What Does
Cathodic Modification Mean?
Cathodic modification is an anodic reaction retardation which results from the enhanced capability of alloys to undergo passivation through the active cathode introduction in the alloy. It is one method that allows production of alloys that are resistant to corrosion since the alloys’ resistance from electrochemical attack is enhanced.
Cathodic modification is typically seen with alloying titanium and stainless steel with certain metals such as the platinum group.
Corrosionpedia Explains Cathodic Modification
In the corrosion process, there are different ways wherein alloys that are resistant to corrosion can be formed or electrochemical attack resistance can be enhanced. These include:
- Increased thermodynamic stability
- Kinetic retardation involving the anodic process
- Kinetic retardation involving the cathodic process
- Generation of passivating and stable oxide layers
Thermodynamic stability involving steel can be elevated in limited cases. For instance, steel that contains chromium can be alloyed with molybdenum or nickel. Also, retardation of cathodic reaction can be done in several ways, like eradication of active positive impurities as well as increasing the cathodic process overvoltage. Examples of this are alloying metals like zinc or manganese to magnesium and antimony or arsenic to steel.
Passivating layers can be achieved through the addition of chromium, which is less stable relative to iron in terms of thermodynamics.
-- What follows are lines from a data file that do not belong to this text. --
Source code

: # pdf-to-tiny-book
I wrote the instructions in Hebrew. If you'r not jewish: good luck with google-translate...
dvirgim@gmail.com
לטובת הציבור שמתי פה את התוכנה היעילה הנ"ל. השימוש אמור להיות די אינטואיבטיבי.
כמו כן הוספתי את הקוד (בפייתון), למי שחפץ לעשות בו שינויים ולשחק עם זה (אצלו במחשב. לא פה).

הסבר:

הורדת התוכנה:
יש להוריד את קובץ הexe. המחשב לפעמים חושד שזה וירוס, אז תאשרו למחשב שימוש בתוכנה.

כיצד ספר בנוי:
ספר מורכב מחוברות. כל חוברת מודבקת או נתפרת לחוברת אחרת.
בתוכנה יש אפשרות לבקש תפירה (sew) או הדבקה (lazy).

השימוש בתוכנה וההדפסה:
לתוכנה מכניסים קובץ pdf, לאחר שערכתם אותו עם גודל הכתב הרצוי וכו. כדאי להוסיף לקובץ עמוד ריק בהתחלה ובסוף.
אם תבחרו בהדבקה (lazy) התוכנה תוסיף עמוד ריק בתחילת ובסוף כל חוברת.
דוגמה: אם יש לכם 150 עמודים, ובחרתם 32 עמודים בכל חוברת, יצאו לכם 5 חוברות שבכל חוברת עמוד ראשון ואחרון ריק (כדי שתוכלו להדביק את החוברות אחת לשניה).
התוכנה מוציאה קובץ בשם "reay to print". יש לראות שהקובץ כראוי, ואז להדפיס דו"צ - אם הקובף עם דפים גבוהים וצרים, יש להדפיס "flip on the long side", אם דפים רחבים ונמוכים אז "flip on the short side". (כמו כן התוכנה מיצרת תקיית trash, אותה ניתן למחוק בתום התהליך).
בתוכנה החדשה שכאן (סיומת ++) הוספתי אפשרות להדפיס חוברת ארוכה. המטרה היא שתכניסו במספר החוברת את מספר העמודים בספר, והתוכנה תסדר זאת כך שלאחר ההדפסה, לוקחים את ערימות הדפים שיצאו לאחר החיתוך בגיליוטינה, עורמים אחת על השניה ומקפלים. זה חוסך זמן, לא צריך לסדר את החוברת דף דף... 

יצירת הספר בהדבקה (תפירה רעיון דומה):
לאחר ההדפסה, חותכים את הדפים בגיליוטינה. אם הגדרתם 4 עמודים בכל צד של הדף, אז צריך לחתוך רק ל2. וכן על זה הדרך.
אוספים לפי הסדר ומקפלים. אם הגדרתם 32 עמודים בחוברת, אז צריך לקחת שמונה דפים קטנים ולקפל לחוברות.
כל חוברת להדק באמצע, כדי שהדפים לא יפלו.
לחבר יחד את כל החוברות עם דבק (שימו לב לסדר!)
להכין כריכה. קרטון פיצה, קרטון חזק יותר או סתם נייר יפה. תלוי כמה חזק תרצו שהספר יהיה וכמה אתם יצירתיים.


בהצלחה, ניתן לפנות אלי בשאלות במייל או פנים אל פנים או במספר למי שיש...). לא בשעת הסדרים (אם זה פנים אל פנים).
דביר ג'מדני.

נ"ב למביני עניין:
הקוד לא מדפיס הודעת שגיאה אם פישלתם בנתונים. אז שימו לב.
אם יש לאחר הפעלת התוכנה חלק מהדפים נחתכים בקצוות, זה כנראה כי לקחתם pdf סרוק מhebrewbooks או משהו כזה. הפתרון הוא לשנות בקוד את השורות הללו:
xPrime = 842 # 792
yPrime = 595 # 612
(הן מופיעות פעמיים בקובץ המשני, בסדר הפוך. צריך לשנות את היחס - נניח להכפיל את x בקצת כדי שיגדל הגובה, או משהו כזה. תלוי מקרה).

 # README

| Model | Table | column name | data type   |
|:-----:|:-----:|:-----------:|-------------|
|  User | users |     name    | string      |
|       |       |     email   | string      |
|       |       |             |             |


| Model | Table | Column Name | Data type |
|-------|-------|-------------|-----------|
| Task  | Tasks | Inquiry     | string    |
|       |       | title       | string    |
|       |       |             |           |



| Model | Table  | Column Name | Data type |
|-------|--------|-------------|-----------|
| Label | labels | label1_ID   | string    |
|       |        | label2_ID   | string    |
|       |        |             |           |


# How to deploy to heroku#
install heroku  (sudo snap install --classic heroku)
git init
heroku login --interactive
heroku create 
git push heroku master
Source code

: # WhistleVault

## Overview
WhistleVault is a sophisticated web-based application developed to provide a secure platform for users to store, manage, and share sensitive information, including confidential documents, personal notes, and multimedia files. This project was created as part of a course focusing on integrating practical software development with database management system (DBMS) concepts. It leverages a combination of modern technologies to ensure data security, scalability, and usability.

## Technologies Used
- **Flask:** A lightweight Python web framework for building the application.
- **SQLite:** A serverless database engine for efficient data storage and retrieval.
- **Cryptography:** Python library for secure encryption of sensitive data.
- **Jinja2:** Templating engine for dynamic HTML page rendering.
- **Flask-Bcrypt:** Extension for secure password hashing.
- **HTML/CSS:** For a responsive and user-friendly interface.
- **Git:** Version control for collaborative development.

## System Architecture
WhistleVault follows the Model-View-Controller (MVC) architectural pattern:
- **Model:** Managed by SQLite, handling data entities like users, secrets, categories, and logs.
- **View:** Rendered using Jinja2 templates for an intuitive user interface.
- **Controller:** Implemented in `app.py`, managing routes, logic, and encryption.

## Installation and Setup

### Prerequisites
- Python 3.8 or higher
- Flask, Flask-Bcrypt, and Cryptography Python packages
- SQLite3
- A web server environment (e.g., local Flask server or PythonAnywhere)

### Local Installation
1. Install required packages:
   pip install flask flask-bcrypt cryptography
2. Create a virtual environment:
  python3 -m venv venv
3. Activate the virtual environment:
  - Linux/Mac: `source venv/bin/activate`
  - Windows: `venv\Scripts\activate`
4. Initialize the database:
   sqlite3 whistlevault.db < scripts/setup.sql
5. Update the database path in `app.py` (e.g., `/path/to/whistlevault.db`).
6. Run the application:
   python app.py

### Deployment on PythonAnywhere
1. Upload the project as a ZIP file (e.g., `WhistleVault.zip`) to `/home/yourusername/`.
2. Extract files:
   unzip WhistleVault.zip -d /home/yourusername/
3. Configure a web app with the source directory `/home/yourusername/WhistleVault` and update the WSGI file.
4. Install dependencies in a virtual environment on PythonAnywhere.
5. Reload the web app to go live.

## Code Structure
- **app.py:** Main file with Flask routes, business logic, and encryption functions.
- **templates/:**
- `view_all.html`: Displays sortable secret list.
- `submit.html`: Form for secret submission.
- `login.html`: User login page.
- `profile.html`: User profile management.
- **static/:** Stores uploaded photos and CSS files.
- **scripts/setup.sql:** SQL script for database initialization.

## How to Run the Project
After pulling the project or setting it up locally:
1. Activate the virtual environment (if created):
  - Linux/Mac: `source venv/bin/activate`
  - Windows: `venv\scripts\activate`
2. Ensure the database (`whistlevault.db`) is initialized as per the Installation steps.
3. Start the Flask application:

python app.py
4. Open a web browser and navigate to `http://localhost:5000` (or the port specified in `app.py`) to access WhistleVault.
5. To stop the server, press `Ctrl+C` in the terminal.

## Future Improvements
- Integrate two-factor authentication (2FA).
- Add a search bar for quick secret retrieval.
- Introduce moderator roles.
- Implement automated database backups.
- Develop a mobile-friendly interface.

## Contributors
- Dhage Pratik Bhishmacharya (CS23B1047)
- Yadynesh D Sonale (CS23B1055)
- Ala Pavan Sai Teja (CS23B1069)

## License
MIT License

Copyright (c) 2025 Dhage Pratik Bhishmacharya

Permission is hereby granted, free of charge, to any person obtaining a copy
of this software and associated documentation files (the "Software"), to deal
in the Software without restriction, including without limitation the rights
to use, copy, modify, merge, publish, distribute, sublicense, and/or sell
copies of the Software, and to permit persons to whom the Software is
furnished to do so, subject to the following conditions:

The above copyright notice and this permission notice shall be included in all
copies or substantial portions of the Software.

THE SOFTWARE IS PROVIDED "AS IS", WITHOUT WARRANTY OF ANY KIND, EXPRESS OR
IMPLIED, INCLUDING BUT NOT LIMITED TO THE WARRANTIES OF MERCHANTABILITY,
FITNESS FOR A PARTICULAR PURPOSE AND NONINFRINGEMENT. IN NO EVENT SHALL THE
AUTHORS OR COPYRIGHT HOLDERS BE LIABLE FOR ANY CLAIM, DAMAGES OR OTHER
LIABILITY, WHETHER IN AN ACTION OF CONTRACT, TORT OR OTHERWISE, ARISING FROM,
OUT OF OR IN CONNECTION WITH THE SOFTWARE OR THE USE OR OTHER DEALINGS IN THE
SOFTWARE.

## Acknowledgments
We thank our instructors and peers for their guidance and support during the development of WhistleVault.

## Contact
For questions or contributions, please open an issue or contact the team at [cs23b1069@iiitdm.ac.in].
Stainless steel technically derives its resistance to corrosion to the passivating oxide layers on top of the steel. Meanwhile, anodic reactions can be slowed down in many ways, like alloying nickel and iron steels with metals like chromium. This can also be achieved by the introduction of active cathodes into the alloy. One good example is alloying titanium and stainless steel with platinum-group metals (PGMs). This technique is referred to as cathodic modification.
In order to achieve cathodic modification, these requirements should be fulfilled:
- The base alloy should contain critical current density.
- The passivation potential of the base metal must be negative to permit the cathodic component to modify the corrosion potential.
- The base alloy’s transpassive potential must be electropositive for a broader passive range.
- The cathodic alloying material should have lower overvoltage and higher current density and must be resistant to corrosion under the situation.